Damit Fledermäuse durch den Betrieb der WEA nicht verletzt oder getötet werden (§ 44 Abs. 1 Nr. 1 BNatSchG), wurde in der immissionsschutzrechtlichen Genehmigung vom 23.12.2014 als Nebenbestimmung angeordnet, die naturschutzrechtlichen Vermeidungs-, Minimierungs-, Ausgleichs- und Ersatzmaßnahmen seien entsprechend den vorgelegten Antragsunterlagen auszuführen und durch ein Monitoring und eine ökologische Baubegleitung zu überwachen. Für die Dauer von zwei Jahren sei entsprechend den Vorgaben des Artenschutzgutachtens ein Gondel-Monitoring durchzuführen und auf der Grundlage von dessen Ergebnis ein endgültiger und dann dauerhaft einzusetzender Abschalt-Algorithmus zu entwickeln (vgl. Abschnitt III, Nebenbestimmungen, G Nr. 1 und 2). In der speziellen artenschutzrechtlichen Prüfung heißt es dazu, zum Schutz hochfliegender Fledermäuse würden die Windenergieanlagen in der Zeit vom 1. April bis zum 30. Oktober von Sonnenuntergang bis Sonnenaufgang bei Windgeschwindigkeiten niedriger als 6 m/s (22 km/h) nicht angefahren oder abgeschaltet. Bei Temperaturen unter 5° Celsius, bei Nebel und bei Regen könne auf diese Vorgehensweise verzichtet werden.

Die Antragsteller wendet demgegenüber ein, diese Maßnahmen seien unzureichend. Sie seien zunächst auf der Grundlage eines fehlerhaft ermittelten Sachverhalts getroffen worden (vgl. zu diesem Prüfungsmaßstab § 4a Abs. 2 Nr. 1 UmwRG). Das ist aber nicht der Fall.

Zur Bestimmung der Schlagopfergefahr für die Fledermäuse wurden deren Aktivitäten im freien Luftraum durch Messungen an einem Mast in 100 m Höhe ermittelt. Dabei gelangen insgesamt 2.415 Fledermausnachweise von mindestens acht Arten (Seite 22/23 der speziellen artenschutzrechtlichen Prüfung).

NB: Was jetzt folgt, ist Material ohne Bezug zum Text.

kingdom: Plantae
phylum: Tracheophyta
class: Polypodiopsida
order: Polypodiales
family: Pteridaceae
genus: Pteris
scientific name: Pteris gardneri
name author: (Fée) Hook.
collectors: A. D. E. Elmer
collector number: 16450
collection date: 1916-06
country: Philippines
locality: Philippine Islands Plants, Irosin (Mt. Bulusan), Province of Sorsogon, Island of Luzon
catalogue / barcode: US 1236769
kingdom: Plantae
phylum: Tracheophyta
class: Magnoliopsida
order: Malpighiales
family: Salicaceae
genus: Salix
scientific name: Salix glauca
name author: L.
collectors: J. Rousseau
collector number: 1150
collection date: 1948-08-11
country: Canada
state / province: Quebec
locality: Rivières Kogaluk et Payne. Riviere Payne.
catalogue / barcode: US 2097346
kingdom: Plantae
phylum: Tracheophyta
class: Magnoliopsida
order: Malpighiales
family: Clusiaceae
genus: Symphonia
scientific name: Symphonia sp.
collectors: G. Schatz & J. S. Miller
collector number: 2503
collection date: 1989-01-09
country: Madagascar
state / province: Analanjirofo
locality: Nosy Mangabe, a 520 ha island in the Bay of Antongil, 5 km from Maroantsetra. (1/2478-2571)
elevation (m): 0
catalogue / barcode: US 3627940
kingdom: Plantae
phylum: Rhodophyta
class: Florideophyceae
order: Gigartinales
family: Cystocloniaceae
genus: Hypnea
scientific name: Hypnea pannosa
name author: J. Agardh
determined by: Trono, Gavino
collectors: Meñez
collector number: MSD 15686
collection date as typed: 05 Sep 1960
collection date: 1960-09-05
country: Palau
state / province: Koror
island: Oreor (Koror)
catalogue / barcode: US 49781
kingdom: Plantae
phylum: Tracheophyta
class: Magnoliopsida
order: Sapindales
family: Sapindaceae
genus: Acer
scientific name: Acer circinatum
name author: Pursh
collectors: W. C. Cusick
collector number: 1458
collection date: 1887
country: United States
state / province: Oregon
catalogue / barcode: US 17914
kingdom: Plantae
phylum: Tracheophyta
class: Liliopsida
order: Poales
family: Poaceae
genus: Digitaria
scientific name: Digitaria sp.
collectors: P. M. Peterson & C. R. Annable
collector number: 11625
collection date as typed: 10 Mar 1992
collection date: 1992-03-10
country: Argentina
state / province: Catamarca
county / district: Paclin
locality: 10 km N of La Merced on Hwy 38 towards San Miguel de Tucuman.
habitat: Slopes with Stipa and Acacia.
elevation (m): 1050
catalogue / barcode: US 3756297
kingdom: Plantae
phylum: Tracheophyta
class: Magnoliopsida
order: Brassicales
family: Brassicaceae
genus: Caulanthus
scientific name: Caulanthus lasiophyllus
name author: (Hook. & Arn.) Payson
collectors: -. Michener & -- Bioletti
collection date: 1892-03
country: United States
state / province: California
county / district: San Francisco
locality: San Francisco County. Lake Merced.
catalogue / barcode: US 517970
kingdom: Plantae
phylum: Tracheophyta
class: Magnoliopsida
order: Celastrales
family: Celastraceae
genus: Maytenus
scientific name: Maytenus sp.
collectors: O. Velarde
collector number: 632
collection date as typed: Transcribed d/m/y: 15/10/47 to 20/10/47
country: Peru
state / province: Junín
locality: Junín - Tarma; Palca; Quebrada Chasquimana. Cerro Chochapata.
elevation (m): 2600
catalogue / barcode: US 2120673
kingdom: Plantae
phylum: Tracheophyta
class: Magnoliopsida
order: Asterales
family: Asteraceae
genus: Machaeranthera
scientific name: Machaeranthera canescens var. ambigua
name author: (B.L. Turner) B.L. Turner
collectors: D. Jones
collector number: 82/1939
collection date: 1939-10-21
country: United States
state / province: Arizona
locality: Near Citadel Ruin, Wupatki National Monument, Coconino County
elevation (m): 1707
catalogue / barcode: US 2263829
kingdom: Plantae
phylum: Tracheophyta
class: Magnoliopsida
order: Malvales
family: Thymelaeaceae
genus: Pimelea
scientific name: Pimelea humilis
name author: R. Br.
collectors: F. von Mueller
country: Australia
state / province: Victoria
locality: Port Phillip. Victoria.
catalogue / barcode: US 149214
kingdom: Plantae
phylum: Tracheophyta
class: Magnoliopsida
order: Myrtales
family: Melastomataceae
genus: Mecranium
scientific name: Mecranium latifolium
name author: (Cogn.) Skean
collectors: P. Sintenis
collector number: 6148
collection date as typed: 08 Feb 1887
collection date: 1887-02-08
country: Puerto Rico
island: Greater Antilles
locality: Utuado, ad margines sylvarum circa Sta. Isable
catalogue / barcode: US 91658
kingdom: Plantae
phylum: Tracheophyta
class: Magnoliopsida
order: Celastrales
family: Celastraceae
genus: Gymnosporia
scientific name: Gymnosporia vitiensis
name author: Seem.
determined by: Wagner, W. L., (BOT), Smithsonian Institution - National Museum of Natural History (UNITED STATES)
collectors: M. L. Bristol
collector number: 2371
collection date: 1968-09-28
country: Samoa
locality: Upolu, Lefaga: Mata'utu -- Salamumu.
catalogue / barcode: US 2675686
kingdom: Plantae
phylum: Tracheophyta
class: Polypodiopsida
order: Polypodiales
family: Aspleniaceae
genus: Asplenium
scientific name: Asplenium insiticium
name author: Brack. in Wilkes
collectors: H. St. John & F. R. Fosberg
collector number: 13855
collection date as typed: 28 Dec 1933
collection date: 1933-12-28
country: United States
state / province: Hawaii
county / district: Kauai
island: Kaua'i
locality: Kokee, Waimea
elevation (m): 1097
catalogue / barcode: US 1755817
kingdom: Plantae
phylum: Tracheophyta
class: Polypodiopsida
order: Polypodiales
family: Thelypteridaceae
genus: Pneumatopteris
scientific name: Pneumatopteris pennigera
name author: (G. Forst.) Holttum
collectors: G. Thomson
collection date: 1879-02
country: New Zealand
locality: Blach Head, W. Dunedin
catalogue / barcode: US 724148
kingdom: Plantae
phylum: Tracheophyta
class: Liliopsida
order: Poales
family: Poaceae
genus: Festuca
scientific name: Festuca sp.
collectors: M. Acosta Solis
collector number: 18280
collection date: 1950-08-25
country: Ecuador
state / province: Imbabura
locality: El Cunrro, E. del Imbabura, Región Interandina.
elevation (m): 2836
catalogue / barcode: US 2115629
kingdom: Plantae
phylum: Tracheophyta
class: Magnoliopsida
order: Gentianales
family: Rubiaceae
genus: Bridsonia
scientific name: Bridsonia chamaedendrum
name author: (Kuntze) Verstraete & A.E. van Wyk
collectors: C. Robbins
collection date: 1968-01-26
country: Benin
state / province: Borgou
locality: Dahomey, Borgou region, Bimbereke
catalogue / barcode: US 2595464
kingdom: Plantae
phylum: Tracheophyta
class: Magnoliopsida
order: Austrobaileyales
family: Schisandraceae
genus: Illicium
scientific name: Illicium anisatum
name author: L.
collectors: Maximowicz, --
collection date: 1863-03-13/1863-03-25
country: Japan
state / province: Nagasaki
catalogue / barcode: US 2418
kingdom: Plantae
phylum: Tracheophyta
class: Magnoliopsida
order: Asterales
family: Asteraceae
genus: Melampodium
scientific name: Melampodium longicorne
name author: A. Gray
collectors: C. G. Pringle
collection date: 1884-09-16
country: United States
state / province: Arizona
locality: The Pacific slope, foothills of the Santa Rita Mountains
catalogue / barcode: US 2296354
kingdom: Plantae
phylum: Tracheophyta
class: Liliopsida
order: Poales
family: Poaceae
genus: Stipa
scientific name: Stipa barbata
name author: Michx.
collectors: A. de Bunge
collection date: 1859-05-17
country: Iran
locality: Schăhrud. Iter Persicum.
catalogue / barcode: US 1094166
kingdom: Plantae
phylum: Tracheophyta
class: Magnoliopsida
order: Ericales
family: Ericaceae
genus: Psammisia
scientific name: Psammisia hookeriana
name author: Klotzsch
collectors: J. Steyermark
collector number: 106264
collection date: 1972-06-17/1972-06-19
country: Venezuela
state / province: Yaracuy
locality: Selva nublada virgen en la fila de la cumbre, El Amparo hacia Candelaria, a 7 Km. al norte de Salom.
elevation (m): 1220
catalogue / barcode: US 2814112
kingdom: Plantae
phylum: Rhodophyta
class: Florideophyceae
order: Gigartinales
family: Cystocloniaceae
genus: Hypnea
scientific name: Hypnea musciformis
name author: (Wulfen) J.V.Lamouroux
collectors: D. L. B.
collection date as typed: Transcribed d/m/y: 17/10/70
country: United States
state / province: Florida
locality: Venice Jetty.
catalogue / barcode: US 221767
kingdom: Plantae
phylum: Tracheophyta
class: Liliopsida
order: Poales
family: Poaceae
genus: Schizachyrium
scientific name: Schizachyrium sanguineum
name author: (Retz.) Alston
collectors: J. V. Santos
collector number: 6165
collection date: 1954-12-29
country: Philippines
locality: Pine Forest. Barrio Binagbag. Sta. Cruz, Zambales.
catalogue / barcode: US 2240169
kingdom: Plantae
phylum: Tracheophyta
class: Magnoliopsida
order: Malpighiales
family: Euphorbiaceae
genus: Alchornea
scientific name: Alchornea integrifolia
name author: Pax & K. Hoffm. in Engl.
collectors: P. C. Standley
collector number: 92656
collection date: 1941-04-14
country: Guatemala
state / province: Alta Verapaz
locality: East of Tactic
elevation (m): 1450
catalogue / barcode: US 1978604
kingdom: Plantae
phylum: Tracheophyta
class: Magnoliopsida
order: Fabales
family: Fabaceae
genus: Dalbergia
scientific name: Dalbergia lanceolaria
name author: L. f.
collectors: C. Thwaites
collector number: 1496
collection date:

Die Antragstellerin hält dem entgegen, die Erfassung der Fledermausarten am 100 m hohen Mast sei zur Bestimmung des Tötungsrisikos für die Mopsfledermaus nicht geeignet. Dass dort kein Nachweis dieser Fledermausart gelungen sei, sei nicht aussagekräftig, denn bei einer Nabenhöhe von 137 m und einem Rotordurchmesser von 126 m ragten die Rotoren bis auf eine Höhe von 74 m über Grund herab. Aus der von der Beigeladenen vorgelegten Stellungnahme des Dr. N. vom 22.04.2015 (in Zusammenarbeit mit ihm hat die ... die spezielle artenschutzrechtliche Prüfung erstellt) ergibt sich jedoch, dass die Mopsfledermaus tatsächlich nicht schlagopfergefährdet ist, weil sie deutlich tiefer als die Rotorspitzen fliegt. In Deutschland ist dementsprechend auch nur eine tote Mopsfledermaus als Schlagopfer gefunden worden. Vor diesem Hintergrund ist die Einschätzung des Dr. N. in seiner Stellungnahme vom 22.04.2015, bei 26 m Höhendifferenz seien nur geringe Unterschiede zu erwarten und die Beurteilung der Gefährdungssituation der Fledermäuse auf der Grundlage der Messungen in 100 m Höhe daher aus fachlicher Sicht zulässig, nicht zu beanstanden. Ungeachtet dessen wäre das Flugverhalten der Fledermäuse im Bereich zwischen 100 m und 74 m Höhe über Grund nur relevant, wenn sich daraus die Notwendigkeit ergäbe, zur Vermeidung von Schlagopfern andere Abschaltzeiten festzusetzen. Das ergibt sich aus dem Vortrag der Antragstellerin jedoch gleichfalls nicht.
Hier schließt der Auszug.